RCA@Home already offers the following:  a Virtual Cinema House screening rentable fresh documentaries weekly, weekly free social clubs on various topics in film, theatre and music, and online education workshops for youth and adults. To this line-up we are adding monthly Art Talks, an opportunity for artists and art leaders to have a conversation with the Kelowna community.

Art Talks is held every 4th Tuesday of the month. Interested community members can sign up for free.Talks would be set up on Zoom for two-way engagement. We request RSVPs in advance and three days before the event.

PAST ART TALKS

Tuesday, November 10, 2020, 7PM

KENNY “BLUES BOSS” WAYNE, Musician​

50 years of Blues

As a one-man cheering section for the days when blues and jazz met the roots of rock and roll, Kenny ‘Blues Boss’ Wayne is an artist who’s got it all: talent, charisma and showmanship. Oozing with class and sophistication, Wayne is a throwback to the golden age of classic rhythm and blues while offering a fresh approach to the genre.

Hailed as "an artist bringing the piano back to the front ranks of contemporary blues."  As a Juno Award Winner and 7 time Maple Blues Award winning blues, boogie-woogie and jazz pianist, Kenny ‘Blues Boss’ Wayne is called “Blues Boss” for a reason. He was recently inducted into the “Piano Boogie-Woogie Hall of Fame” in 2017 by the Cincinnati Ohio Blues Society. His musical career began as a child prodigy in the 1960s and has continued to flourish for over 50 years with Wayne at the forefront of modern day blues piano practitioners.

Born in Spokane, Washington, raised in New Orleans and now based in Kelowna, British Columbia, Canada. Kenny ‘Blues Boss’ Wayne has built a stellar reputation within Canada and abroad for his lively attire and energetic concert performances and regularly sells out 800 to 1000 seat venues and headlines many international concerts and festivals.

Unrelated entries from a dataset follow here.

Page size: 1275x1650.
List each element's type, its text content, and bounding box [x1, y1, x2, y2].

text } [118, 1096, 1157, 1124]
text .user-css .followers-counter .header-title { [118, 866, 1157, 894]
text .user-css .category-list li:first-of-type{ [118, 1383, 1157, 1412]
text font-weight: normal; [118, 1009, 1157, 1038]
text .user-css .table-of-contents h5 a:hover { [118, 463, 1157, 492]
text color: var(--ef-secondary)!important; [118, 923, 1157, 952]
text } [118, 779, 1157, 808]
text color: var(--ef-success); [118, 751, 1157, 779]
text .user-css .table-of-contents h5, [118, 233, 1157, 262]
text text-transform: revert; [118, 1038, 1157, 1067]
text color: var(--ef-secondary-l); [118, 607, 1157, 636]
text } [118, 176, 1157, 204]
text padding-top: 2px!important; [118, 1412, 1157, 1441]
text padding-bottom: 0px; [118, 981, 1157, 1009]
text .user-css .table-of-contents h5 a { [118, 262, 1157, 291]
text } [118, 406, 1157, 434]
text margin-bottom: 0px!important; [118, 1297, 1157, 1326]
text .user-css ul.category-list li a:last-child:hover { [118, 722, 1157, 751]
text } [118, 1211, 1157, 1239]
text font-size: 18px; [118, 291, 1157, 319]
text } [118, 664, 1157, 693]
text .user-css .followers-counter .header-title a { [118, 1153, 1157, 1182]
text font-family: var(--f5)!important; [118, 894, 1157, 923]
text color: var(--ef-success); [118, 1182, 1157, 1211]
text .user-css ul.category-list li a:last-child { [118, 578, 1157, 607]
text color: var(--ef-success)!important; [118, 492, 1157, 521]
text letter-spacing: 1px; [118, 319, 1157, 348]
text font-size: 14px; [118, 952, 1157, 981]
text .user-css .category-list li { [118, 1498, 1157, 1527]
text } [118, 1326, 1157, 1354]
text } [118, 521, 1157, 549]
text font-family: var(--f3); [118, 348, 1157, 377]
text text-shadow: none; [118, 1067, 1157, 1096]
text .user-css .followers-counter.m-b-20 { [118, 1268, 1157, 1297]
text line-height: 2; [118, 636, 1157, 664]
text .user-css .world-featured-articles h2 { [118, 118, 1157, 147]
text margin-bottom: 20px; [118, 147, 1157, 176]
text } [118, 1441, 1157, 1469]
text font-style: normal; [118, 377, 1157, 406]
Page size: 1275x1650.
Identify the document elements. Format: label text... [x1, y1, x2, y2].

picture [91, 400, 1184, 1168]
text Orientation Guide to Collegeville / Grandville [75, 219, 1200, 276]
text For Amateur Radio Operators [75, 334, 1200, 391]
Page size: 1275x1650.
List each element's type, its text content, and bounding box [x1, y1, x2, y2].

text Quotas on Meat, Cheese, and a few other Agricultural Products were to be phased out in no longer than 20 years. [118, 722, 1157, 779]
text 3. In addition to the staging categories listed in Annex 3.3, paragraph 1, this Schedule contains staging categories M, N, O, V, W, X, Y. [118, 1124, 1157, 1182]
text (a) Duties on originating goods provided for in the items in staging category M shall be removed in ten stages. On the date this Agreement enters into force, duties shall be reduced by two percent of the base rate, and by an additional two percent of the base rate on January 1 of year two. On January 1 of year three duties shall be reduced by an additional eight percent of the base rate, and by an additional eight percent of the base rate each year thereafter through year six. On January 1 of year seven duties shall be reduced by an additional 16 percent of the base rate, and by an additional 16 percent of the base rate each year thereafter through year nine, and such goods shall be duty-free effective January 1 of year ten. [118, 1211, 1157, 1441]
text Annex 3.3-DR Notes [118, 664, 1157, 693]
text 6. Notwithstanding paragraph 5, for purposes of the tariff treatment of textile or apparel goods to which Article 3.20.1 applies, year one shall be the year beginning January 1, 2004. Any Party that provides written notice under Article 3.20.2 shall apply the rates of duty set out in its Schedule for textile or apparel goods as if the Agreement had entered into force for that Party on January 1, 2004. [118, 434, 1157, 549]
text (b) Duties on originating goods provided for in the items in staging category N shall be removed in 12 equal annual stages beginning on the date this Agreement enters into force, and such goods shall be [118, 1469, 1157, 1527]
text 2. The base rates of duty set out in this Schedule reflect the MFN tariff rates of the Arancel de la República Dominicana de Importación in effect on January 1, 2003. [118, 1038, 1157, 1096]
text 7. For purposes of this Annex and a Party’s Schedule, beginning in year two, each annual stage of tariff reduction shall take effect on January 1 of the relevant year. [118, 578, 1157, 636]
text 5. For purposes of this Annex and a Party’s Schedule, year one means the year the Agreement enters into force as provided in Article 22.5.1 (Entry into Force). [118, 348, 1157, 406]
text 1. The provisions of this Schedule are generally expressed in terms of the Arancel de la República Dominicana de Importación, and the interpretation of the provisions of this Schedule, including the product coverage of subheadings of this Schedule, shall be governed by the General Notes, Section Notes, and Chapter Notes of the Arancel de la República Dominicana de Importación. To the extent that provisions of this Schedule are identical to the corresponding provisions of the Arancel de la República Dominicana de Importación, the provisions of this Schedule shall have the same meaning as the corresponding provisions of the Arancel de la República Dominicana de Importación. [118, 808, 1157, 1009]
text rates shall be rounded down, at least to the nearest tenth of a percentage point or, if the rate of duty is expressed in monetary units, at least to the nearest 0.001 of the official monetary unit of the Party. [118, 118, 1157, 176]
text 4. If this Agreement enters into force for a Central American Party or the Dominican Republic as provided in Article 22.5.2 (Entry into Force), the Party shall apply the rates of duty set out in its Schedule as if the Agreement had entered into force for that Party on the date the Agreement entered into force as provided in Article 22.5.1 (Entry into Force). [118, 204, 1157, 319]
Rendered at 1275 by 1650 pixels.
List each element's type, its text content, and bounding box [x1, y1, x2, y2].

Tuesday, October 27, 2020, 7PM

MICHAEL V. SMITH, UBCO Creative Writing Professor

Writing from Silence

One of the ways in which power maintains itself is through silencing, whether that be notions of what one can or cannot say in polite company, who has the power or place to speak, or perhaps who is given a platform but under a shared, unspoken set of restrictions. In this talk, UBCO creative writing professor Michael V. Smith examines taboo, stereotypes, family histories, and cultural silences to reveal how writing can function as a means of speaking truth to power.